*** Material supplied ***

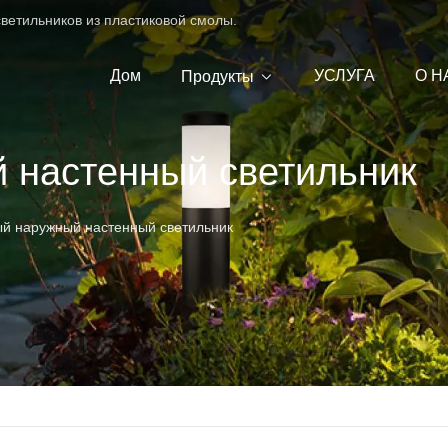
ветильников из пластиковой смолы.
Дом
УСЛУГА
О Н
Продукты
 настенный светильник
й наружный настенный светильник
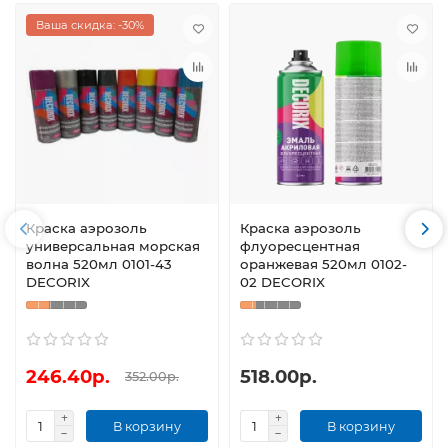
Ваша скидка: -30%
Краска аэрозоль
Краска аэрозоль
универсальная морская
флуоресцентная
волна 520мл 0101-43
оранжевая 520мл 0102-
DECORIX
02 DECORIX
246.40р.
518.00р.
352.00р.
В корзину
В корзину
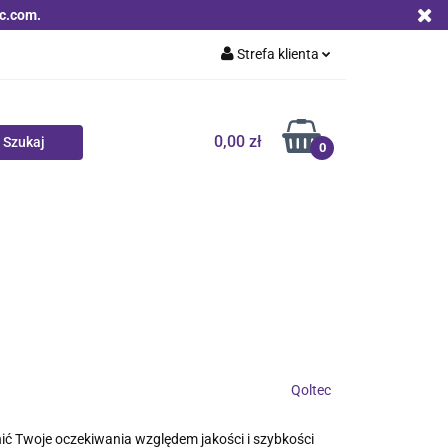
c.com.
Strefa klienta
Zaloguj się
Zarejestruj się
0,00 zł
0
Dodaj zgłoszenie
Zgody cookies
Nowości
Bestsellery
Qoltec B2B
Qoltec
ić Twoje oczekiwania względem jakości i szybkości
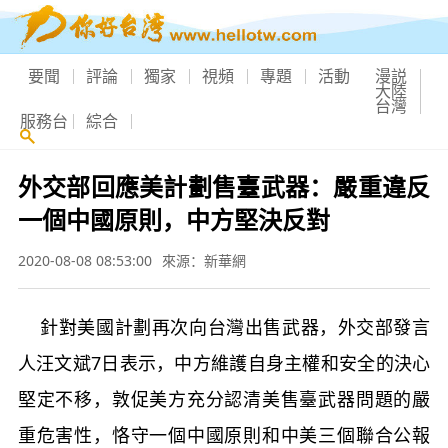
要聞
評論
獨家
視頻
專題
活動
漫説
大陸
台灣
服務台
綜合
外交部回應美計劃售臺武器：嚴重違反
一個中國原則，中方堅決反對
2020-08-08 08:53:00
來源：新華網
針對美國計劃再次向台灣出售武器，外交部發言
人汪文斌7日表示，中方維護自身主權和安全的決心
堅定不移，敦促美方充分認清美售臺武器問題的嚴
重危害性，恪守一個中國原則和中美三個聯合公報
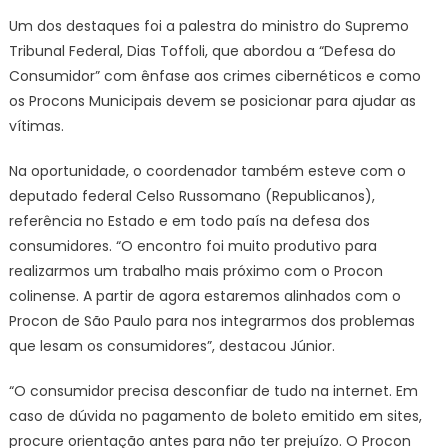
Um dos destaques foi a palestra do ministro do Supremo
Tribunal Federal, Dias Toffoli, que abordou a “Defesa do
Consumidor” com ênfase aos crimes cibernéticos e como
os Procons Municipais devem se posicionar para ajudar as
vítimas.
Na oportunidade, o coordenador também esteve com o
deputado federal Celso Russomano (Republicanos),
referência no Estado e em todo país na defesa dos
consumidores. “O encontro foi muito produtivo para
realizarmos um trabalho mais próximo com o Procon
colinense. A partir de agora estaremos alinhados com o
Procon de São Paulo para nos integrarmos dos problemas
que lesam os consumidores”, destacou Júnior.
“O consumidor precisa desconfiar de tudo na internet. Em
caso de dúvida no pagamento de boleto emitido em sites,
procure orientação antes para não ter prejuízo. O Procon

*** End of Material supplied ***

What you are asked to do
Would you copy every entry exactly as it stands, leaving out the pictures?

The answer
ветильников из пластиковой смолы.
Дом
УСЛУГА
О Н
Продукты
 настенный светильник
й наружный настенный светильник
Ваша скидка: -30%
Краска аэрозоль
Краска аэрозоль
универсальная морская
флуоресцентная
волна 520мл 0101-43
оранжевая 520мл 0102-
DECORIX
02 DECORIX
246.40р.
518.00р.
352.00р.
В корзину
В корзину
c.com.
Strefa klienta
Zaloguj się
Zarejestruj się
0,00 zł
0
Dodaj zgłoszenie
Zgody cookies
Nowości
Bestsellery
Qoltec B2B
Qoltec
ić Twoje oczekiwania względem jakości i szybkości
要聞
評論
獨家
視頻
專題
活動
漫説
大陸
台灣
服務台
綜合
外交部回應美計劃售臺武器：嚴重違反
一個中國原則，中方堅決反對
2020-08-08 08:53:00
來源：新華網
針對美國計劃再次向台灣出售武器，外交部發言
人汪文斌7日表示，中方維護自身主權和安全的決心
堅定不移，敦促美方充分認清美售臺武器問題的嚴
重危害性，恪守一個中國原則和中美三個聯合公報
Um dos destaques foi a palestra do ministro do Supremo
Tribunal Federal, Dias Toffoli, que abordou a “Defesa do
Consumidor” com ênfase aos crimes cibernéticos e como
os Procons Municipais devem se posicionar para ajudar as
vítimas.
Na oportunidade, o coordenador também esteve com o
deputado federal Celso Russomano (Republicanos),
referência no Estado e em todo país na defesa dos
consumidores. “O encontro foi muito produtivo para
realizarmos um trabalho mais próximo com o Procon
colinense. A partir de agora estaremos alinhados com o
Procon de São Paulo para nos integrarmos dos problemas
que lesam os consumidores”, destacou Júnior.
“O consumidor precisa desconfiar de tudo na internet. Em
caso de dúvida no pagamento de boleto emitido em sites,
procure orientação antes para não ter prejuízo. O Procon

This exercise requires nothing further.